[[ Data records open ]]
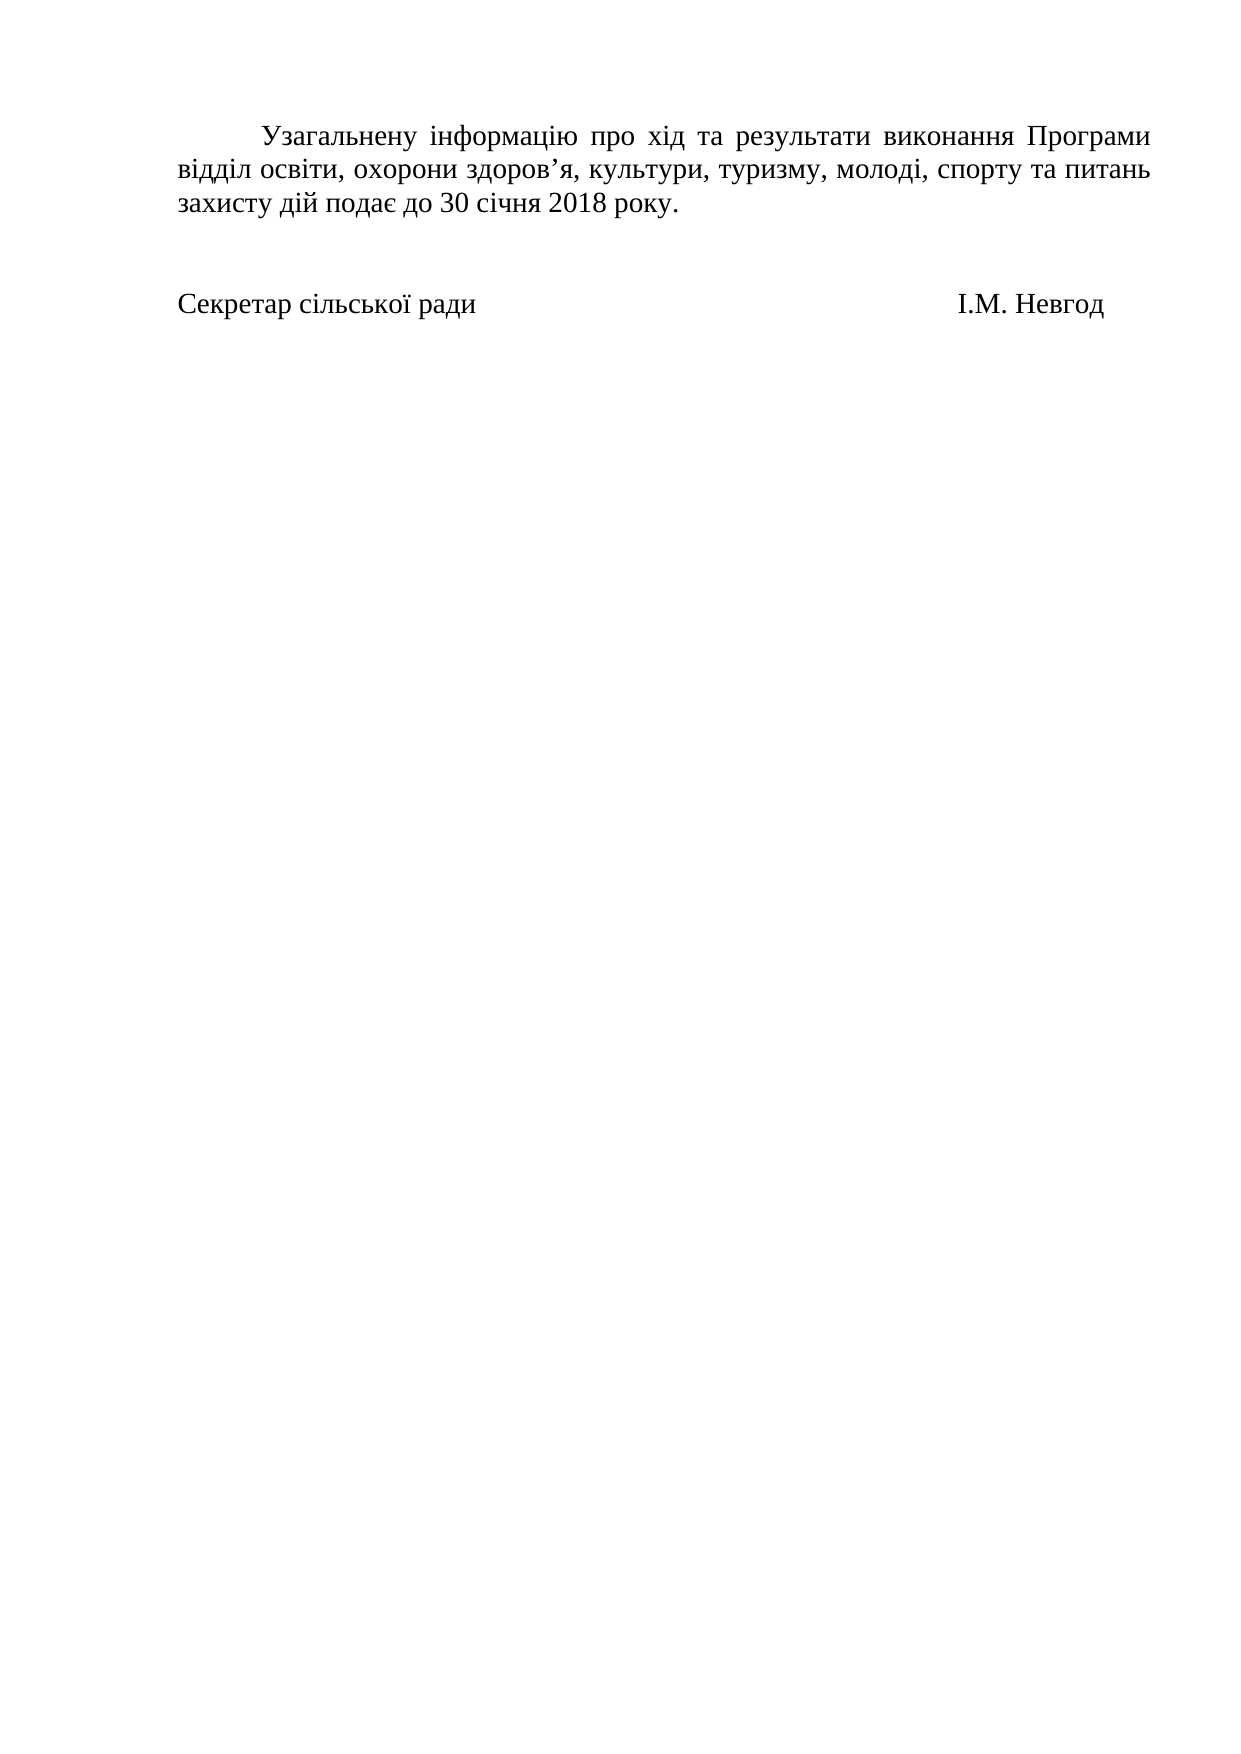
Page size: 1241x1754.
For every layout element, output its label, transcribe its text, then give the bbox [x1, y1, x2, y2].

text Узагальнену інформацію про хід та результати виконання Програми відділ освіти, охорони здоров’я, культури, туризму, молоді, спорту та питань захисту дій подає до 30 січня 2018 року. [177, 118, 1152, 219]
text Секретар сільської ради І.М. Невгод [177, 286, 1152, 319]
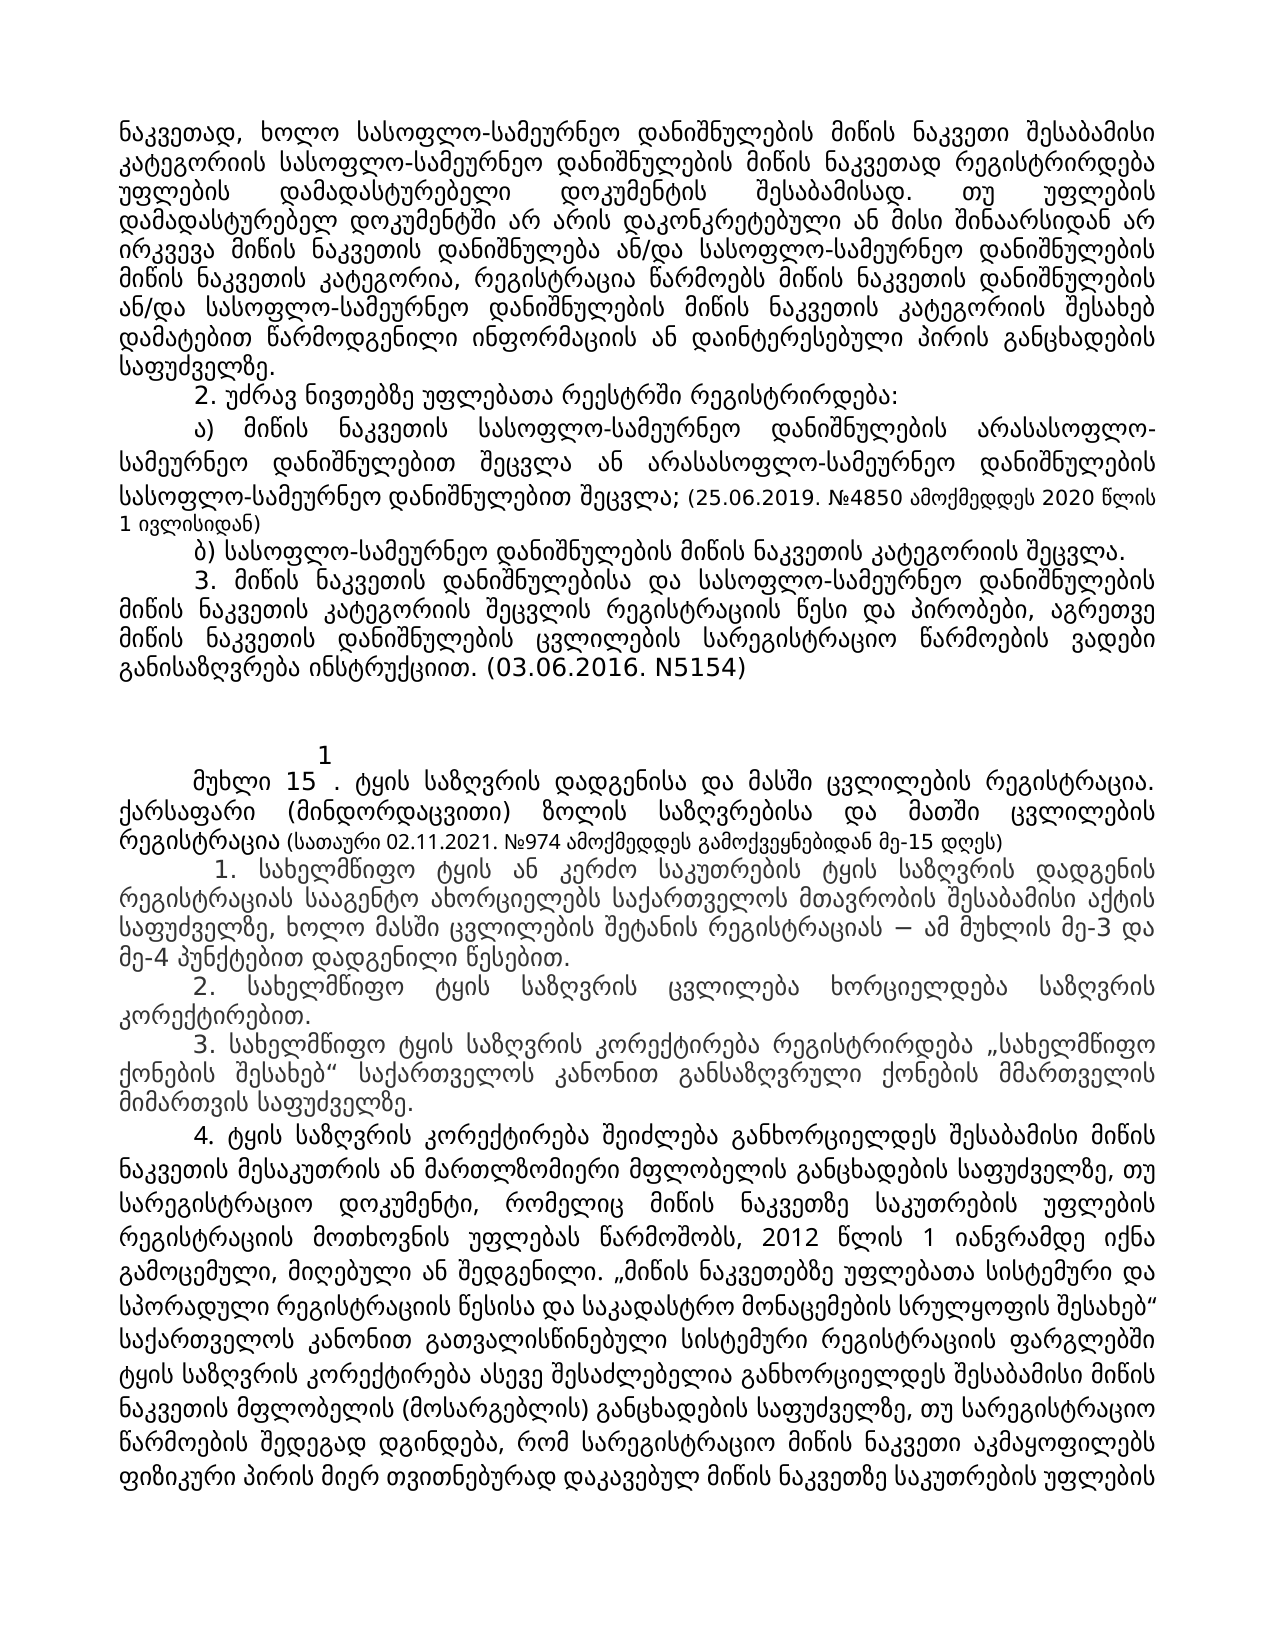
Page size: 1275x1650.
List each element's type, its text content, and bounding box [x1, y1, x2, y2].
[[ Data records closed ]]
Output every line of the records exactly, excluding all pictures.

• Response to the task:
Page size: 1241x1754.
For every layout element, output its label, transcribe its text, then give the bbox [x1, y1, x2, y2].

text Узагальнену інформацію про хід та результати виконання Програми відділ освіти, охорони здоров’я, культури, туризму, молоді, спорту та питань захисту дій подає до 30 січня 2018 року. [177, 118, 1152, 219]
text Секретар сільської ради І.М. Невгод [177, 286, 1152, 319]
Page size: 1275x1650.
List each element's type, its text content, and bounding box [x1, y1, x2, y2].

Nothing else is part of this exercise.